#### HOW TO COMPLETE THIS TASK:
Only the lines from the top of the listing below through the line containing "- Remember: deployed" should be output, exactly and with no pictures.
=== Section Start ===
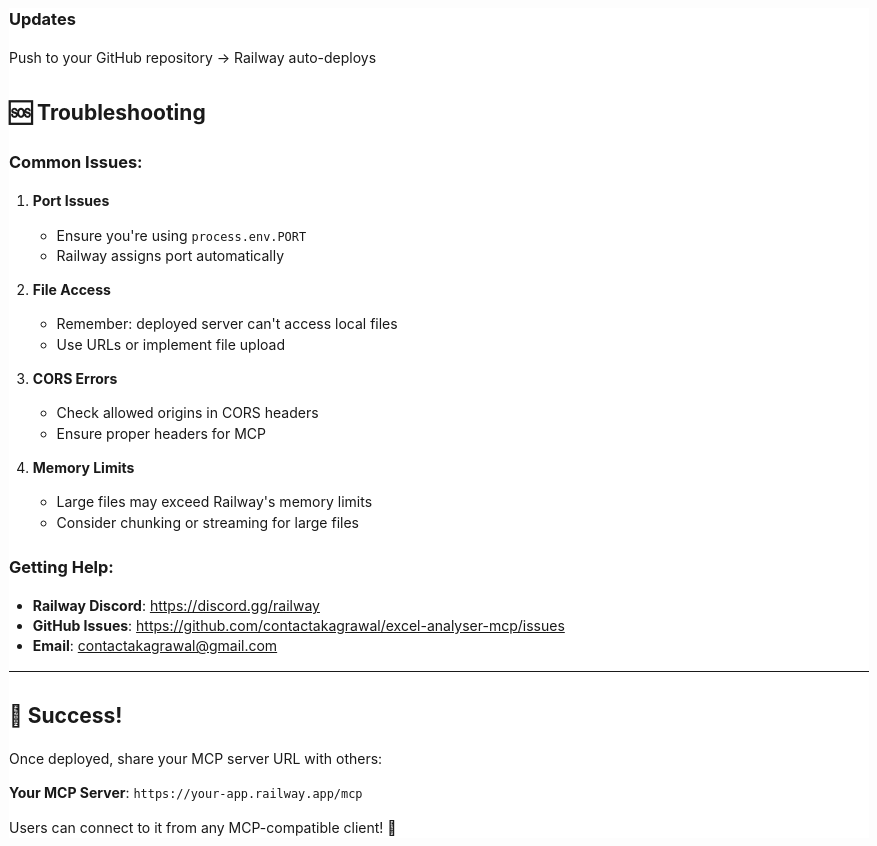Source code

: ### Updates
Push to your GitHub repository → Railway auto-deploys

## 🆘 Troubleshooting

### Common Issues:

1. **Port Issues**
   - Ensure you're using `process.env.PORT`
   - Railway assigns port automatically

2. **File Access**
   - Remember: deployed server can't access local files
   - Use URLs or implement file upload

3. **CORS Errors**
   - Check allowed origins in CORS headers
   - Ensure proper headers for MCP

4. **Memory Limits**
   - Large files may exceed Railway's memory limits
   - Consider chunking or streaming for large files

### Getting Help:

- **Railway Discord**: https://discord.gg/railway
- **GitHub Issues**: https://github.com/contactakagrawal/excel-analyser-mcp/issues
- **Email**: contactakagrawal@gmail.com

---

## 🎉 Success!

Once deployed, share your MCP server URL with others:

**Your MCP Server**: `https://your-app.railway.app/mcp`

Users can connect to it from any MCP-compatible client! 🚀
=== Section End ===
#### RESPONSE TO THE TASK:
Source code

: ### Updates
Push to your GitHub repository → Railway auto-deploys

## 🆘 Troubleshooting

### Common Issues:

1. **Port Issues**
   - Ensure you're using `process.env.PORT`
   - Railway assigns port automatically

2. **File Access**
   - Remember: deployed server can't access local files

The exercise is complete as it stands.